Paralelamente, o primeiro-ministro Ehoud Olmert intimou o seu vizinho egípcio a não deixar passar mais ninguém pela sua fronteira. A mensagem foi bem recebida. Daqui para frente, as tropas que ocupam posições no Sinai passam a atirar em todo e qualquer indivíduo que tentar passar a fronteira. As autoridades do Cairo falam em 16 mortos desde o começo do ano, mas, segundo afirma Sigal Rozen, do Fórum para os direitos dos refugiados, "o número é de fato muito mais importante. Há cadáveres ao longo da fronteira que ninguém se habilita a recolher". Atualmente, o ritmo das chegadas diminuiu.

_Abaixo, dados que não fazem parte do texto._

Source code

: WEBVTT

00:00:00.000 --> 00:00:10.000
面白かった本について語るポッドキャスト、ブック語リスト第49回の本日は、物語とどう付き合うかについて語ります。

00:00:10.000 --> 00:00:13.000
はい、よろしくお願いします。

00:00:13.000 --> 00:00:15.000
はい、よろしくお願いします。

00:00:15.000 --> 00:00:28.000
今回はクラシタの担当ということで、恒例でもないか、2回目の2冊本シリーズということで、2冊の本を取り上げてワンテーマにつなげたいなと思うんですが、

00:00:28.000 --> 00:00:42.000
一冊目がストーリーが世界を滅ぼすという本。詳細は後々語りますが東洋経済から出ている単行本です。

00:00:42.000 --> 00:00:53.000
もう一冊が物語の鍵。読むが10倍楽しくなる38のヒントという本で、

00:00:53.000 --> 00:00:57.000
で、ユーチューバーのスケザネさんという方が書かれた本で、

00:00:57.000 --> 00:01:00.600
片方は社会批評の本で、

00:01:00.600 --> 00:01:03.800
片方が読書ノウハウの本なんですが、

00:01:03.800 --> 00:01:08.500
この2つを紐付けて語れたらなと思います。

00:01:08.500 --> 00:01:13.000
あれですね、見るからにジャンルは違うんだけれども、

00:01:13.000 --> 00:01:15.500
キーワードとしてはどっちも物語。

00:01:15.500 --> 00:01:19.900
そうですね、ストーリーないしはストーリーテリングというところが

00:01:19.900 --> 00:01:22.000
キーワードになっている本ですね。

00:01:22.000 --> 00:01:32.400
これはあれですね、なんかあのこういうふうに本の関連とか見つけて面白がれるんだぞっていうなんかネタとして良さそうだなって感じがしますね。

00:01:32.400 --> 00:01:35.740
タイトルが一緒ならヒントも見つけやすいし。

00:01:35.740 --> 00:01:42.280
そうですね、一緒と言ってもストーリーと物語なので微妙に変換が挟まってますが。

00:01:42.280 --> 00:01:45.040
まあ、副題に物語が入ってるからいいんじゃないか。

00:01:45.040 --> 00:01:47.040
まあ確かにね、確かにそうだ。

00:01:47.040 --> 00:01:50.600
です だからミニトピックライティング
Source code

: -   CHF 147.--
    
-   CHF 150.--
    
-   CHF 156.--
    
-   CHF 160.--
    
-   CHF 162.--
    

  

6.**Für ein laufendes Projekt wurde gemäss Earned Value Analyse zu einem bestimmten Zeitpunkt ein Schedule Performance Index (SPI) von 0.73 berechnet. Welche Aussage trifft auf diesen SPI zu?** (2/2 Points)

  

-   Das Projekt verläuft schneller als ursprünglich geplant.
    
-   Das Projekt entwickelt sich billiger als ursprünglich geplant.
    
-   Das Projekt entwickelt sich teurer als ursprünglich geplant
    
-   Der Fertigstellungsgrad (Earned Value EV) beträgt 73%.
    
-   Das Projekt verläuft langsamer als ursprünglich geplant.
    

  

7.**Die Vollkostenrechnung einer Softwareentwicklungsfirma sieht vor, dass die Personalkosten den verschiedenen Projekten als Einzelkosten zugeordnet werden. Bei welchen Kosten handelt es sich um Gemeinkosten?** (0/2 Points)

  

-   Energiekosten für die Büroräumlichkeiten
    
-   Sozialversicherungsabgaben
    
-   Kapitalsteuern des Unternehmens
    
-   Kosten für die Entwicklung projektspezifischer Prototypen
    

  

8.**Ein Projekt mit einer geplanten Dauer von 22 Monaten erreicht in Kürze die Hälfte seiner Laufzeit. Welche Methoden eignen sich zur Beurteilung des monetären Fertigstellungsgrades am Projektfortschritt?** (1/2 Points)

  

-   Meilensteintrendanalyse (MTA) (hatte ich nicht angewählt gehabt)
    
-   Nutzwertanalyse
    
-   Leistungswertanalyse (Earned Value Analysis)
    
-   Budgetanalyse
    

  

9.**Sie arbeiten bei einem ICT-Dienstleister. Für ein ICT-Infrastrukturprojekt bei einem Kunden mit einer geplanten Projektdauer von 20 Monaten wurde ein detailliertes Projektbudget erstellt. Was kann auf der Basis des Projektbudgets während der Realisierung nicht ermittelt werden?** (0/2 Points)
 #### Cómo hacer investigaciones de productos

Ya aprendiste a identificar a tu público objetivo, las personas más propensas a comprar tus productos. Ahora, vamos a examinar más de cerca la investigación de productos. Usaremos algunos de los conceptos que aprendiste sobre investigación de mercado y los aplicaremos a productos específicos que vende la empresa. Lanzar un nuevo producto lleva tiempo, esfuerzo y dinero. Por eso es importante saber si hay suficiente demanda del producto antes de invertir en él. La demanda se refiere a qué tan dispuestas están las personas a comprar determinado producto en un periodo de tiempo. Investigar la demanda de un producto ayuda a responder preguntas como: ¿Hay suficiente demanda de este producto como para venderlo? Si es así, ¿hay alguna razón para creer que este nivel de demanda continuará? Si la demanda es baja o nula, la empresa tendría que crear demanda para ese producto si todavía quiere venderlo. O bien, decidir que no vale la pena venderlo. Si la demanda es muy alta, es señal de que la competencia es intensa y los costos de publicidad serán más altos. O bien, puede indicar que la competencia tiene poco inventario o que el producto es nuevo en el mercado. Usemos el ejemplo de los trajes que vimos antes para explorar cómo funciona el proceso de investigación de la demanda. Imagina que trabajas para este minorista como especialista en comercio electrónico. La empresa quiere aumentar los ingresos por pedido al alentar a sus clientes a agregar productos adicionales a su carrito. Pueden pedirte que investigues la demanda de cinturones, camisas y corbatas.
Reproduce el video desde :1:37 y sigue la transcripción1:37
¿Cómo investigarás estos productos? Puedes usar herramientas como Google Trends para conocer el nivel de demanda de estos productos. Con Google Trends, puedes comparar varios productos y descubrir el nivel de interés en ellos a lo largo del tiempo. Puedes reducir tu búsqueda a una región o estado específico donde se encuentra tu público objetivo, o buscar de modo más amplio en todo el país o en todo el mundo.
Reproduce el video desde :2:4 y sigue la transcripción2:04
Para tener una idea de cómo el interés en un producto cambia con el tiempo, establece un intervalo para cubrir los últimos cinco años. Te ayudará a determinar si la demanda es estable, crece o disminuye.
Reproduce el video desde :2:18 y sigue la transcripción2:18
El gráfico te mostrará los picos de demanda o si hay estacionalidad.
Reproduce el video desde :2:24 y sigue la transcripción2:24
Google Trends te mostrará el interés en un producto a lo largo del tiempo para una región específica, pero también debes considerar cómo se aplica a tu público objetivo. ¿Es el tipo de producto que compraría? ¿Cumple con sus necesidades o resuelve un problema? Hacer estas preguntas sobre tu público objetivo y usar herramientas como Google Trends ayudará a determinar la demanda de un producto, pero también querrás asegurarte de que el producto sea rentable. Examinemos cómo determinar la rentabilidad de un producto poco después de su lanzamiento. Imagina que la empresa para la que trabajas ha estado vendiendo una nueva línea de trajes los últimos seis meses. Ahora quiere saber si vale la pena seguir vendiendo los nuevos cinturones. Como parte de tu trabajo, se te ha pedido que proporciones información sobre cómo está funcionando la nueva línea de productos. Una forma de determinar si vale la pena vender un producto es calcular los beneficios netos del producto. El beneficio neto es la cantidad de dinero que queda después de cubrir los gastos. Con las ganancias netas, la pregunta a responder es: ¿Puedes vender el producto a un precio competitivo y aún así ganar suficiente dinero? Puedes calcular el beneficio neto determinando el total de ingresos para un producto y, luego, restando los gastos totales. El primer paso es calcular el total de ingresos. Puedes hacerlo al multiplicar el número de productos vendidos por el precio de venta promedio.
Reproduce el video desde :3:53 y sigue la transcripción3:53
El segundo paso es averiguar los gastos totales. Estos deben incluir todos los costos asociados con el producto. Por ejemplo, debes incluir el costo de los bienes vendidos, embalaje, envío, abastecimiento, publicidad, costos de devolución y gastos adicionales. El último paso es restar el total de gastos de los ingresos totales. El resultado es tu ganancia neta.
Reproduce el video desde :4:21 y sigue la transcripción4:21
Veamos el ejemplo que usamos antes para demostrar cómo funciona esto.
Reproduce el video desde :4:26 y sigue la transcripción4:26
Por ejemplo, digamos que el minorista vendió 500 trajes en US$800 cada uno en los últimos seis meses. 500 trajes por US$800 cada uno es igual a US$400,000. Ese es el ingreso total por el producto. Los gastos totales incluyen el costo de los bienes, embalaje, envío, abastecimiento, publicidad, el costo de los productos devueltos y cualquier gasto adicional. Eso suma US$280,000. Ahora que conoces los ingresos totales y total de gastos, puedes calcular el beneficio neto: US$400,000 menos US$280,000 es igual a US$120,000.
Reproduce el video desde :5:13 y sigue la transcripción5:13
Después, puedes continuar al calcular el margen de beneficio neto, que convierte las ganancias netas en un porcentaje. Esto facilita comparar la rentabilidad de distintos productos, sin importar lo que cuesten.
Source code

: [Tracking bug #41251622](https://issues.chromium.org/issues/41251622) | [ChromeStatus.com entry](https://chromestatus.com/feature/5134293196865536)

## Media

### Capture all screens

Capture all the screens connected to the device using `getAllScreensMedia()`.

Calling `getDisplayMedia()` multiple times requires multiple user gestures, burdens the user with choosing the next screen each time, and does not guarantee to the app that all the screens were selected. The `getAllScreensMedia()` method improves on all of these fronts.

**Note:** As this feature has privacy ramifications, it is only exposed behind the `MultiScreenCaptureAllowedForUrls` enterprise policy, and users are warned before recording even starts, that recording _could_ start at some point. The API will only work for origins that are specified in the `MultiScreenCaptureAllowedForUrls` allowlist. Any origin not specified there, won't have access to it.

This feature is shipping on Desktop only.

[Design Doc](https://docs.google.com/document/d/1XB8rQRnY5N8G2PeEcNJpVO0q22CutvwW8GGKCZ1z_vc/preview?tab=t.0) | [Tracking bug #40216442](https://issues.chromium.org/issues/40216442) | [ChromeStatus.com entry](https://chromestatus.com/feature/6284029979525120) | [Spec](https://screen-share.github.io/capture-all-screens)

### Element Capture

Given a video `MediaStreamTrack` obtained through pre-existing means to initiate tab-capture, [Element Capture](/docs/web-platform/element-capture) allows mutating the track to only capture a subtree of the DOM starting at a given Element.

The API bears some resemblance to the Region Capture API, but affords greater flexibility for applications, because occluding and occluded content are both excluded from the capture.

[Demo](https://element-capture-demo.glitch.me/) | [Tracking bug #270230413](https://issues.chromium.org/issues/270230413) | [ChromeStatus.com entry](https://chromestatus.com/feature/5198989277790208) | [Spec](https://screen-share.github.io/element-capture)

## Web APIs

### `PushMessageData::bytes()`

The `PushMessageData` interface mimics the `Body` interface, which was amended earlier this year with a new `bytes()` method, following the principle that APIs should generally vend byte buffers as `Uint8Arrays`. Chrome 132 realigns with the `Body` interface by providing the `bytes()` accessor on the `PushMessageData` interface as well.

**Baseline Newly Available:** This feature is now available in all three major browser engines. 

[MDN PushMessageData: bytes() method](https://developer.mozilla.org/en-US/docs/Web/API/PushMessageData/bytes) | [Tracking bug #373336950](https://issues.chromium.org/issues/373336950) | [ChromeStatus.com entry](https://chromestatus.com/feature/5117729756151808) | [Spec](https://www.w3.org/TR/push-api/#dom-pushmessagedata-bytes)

Da mesma forma que Ismail, os sudaneses de Israel se esforçam para construírem uma nova vida. Mas esta empreitada tem sido dificultada pelas hesitações do governo em relação à questão. "Ninguém aqui consegue compreender o que Israel pretende fazer ao certo", diz Mohyeddin Abdallah, o patrão de um pequeno café de Neve Sha'anan, que também é utilizado como hotel improvisado pelos sudaneses sem domicílio. "Até hoje, nenhuma decisão foi tomada a respeito do nosso estatuto". A esse respeito, o mais recente sinal que foi transmitido pelo governo não é nem um pouco tranqüilizador. O seu projeto de lei sobre "a prevenção das infiltrações" foi aprovado em primeira leitura pelos deputados da Knesset. Ele pune por meio da deportação ou com uma pena de cinco a sete anos de prisão toda pessoa que entrar ilegalmente em Israel. Daqui para frente, os que se habilitam a atravessar o deserto do Sinai sabem o que espera por eles.